Nagios reporting

What is Nagios reporting?

Nagios is a common system administration tool for doing system health checks. It works by a central node continually asking questions about “various parts”. These parts can be scripts. The scripts have a simple protocol that they have to adhere to; it’s the exit code these scripts exit on.

  • 0 - everything is fine
  • 1 - warning (don’t get out of bed)
  • 2 - critical (things are on fire!)

The script also has an opportunity to emit a message. It does this by emitting a single line on stdout followed by a newline. The convention is to prefix the message according to the exit code. For example:

$ ./is-everything-ok.sh
OK - Everything is fine!
$ echo $?
0

$ ./is-everything-ok.sh
WARNING - This could get very bad!
$ echo $?
1

$ ./is-everything-ok.sh
CRITICAL - Call the fire department!
$ echo $?
2

How crontabber can be a Nagios script

This is very simple. You simply use the --nagios parameter. Like this:

crontabber --admin.conf=crontabber.ini  --nagios

The rules for which exit code to exit on are fairly simple. However, you need to understand a bit more about Backfillable Jobs.

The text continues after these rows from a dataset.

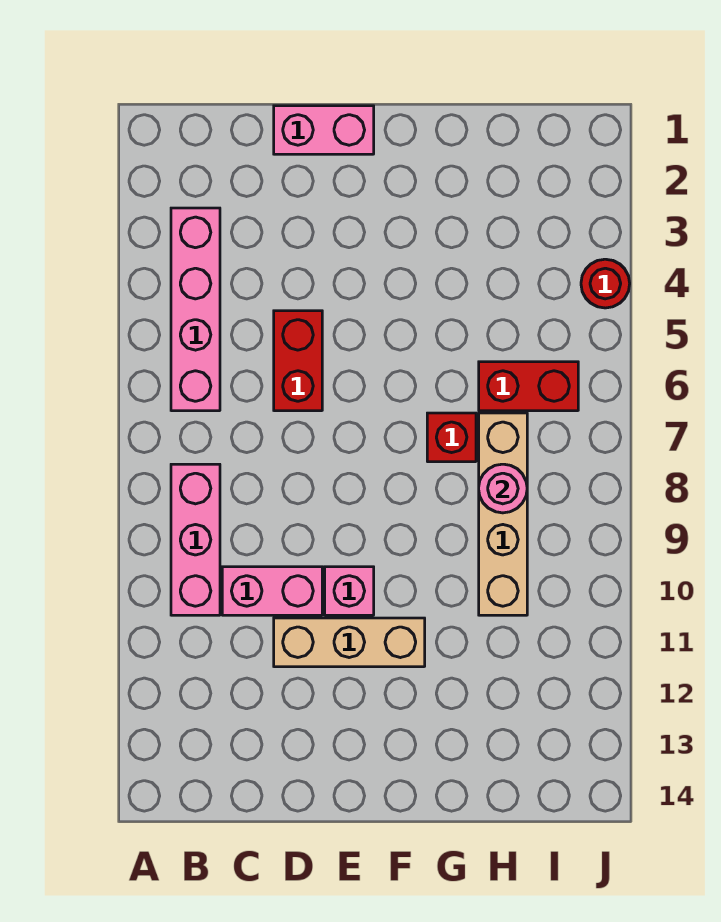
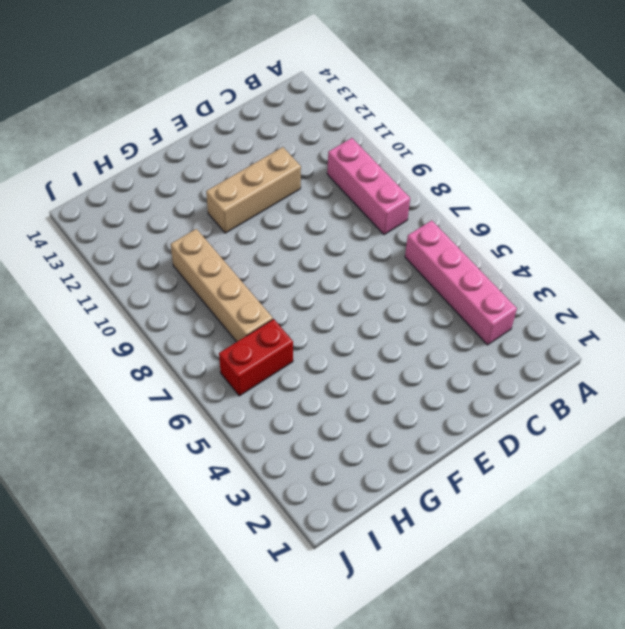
none -> pink brick C10:D10 level 1
none -> pink brick D1:E1 level 1
none -> red brick D5:D6 level 1

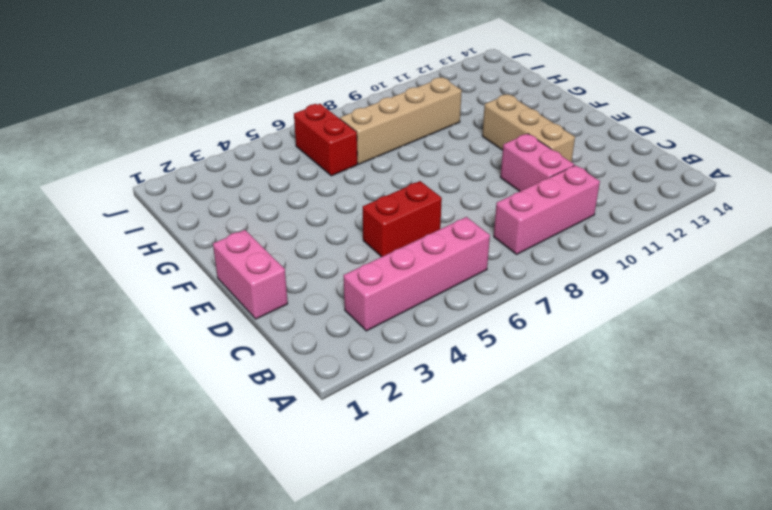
none -> pink brick E10 level 1
none -> red brick G7 level 1
none -> red round brick J4 level 1

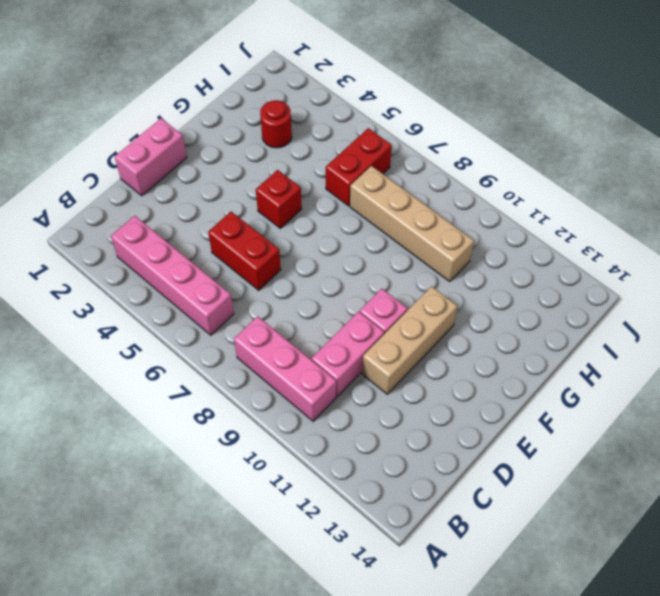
red brick F5 level 1 -> red brick G7 level 1
red round brick H3 level 1 -> red round brick J4 level 1
none -> pink round brick H8 level 2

If no application in your configuration has errored in the last run the exit code is simply 0 (“OK”).

If any of your applications that is not a backfillable job has errored the exit code is 2 (“CRITICAL”).

Suppose you have a backfillable job and it has only errored once, then the exit code is 1 (“WARNING”).

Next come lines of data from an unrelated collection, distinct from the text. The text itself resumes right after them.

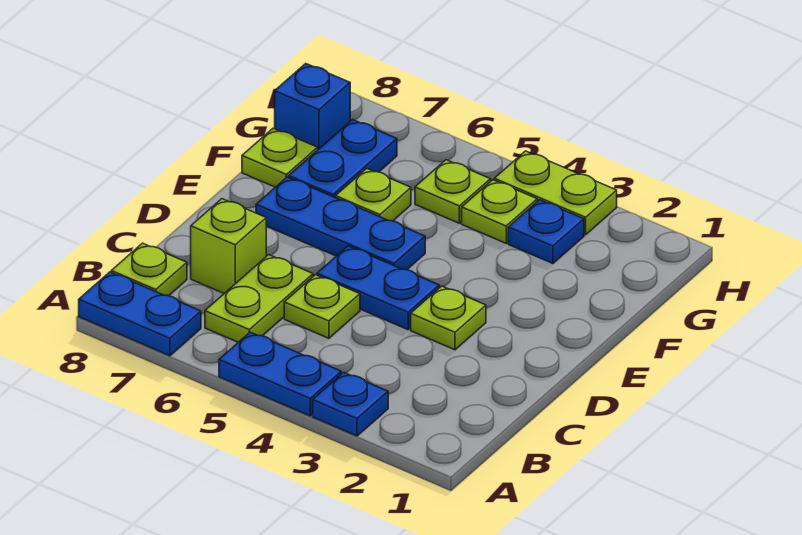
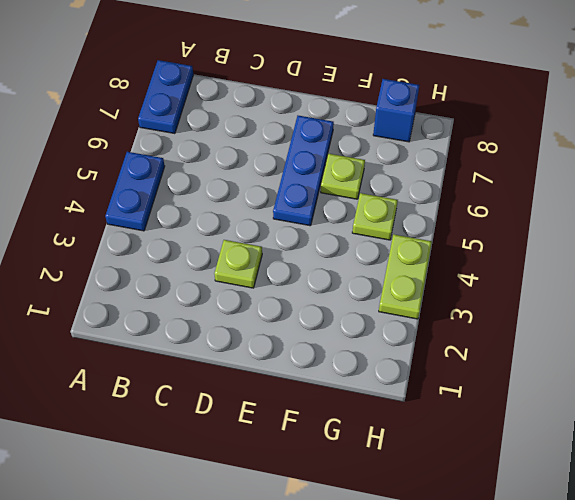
none -> blue plate A3 level 1
none -> lime plate B6:C6 level 1
none -> lime plate B8 level 1

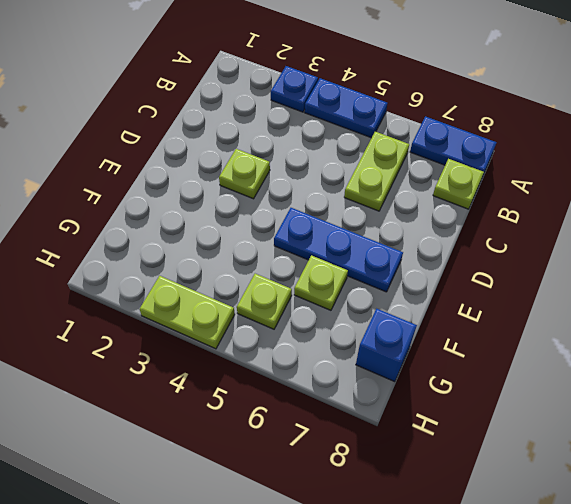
none -> lime plate C5 level 1
none -> lime brick C7 level 1
none -> blue plate D4:D5 level 1

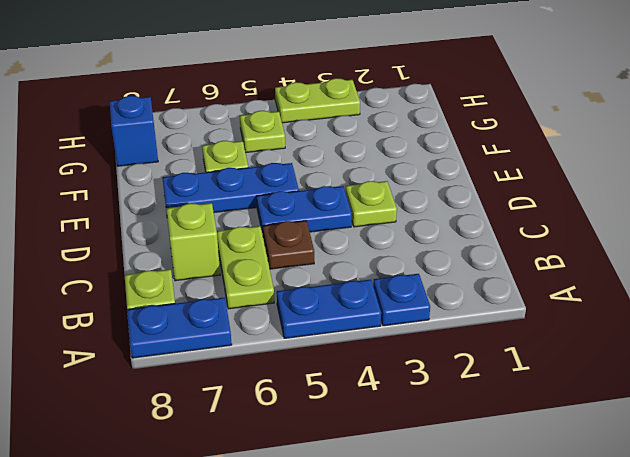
brown plate C5 level 1 -> lime plate C5 level 1
none -> blue plate F7:G7 level 1
none -> lime plate F8 level 1
none -> blue plate G3 level 1

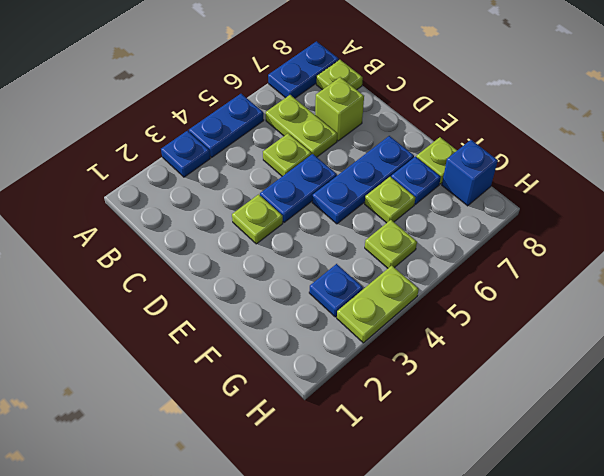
blue plate F7 level 1 -> blue plate F7:G7 level 1
none -> lime plate G4 level 1

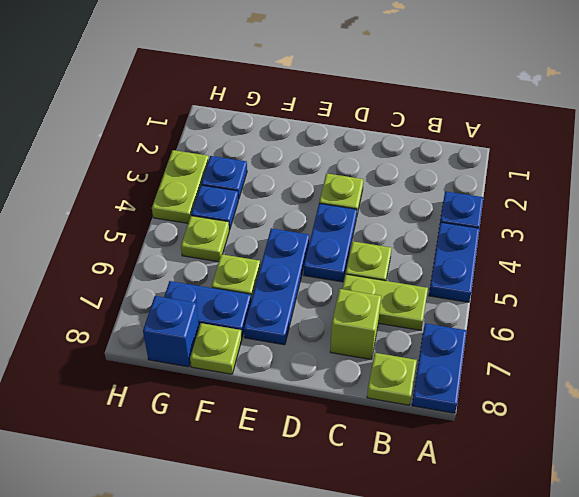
blue plate G4 level 1 -> lime plate G4 level 1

Suppose you get a 1 or a 2 then the message that is printed on stdout will look like this for example:

CRITICAL - my-first-app (MyFirstApp) | <type 'exceptions.OSError'> | [Errno 13] Permission denied: '/etc'

If you have multiple apps that have failed, the messages (like the example above) will be concatenated with a ; character so it’s all one long line.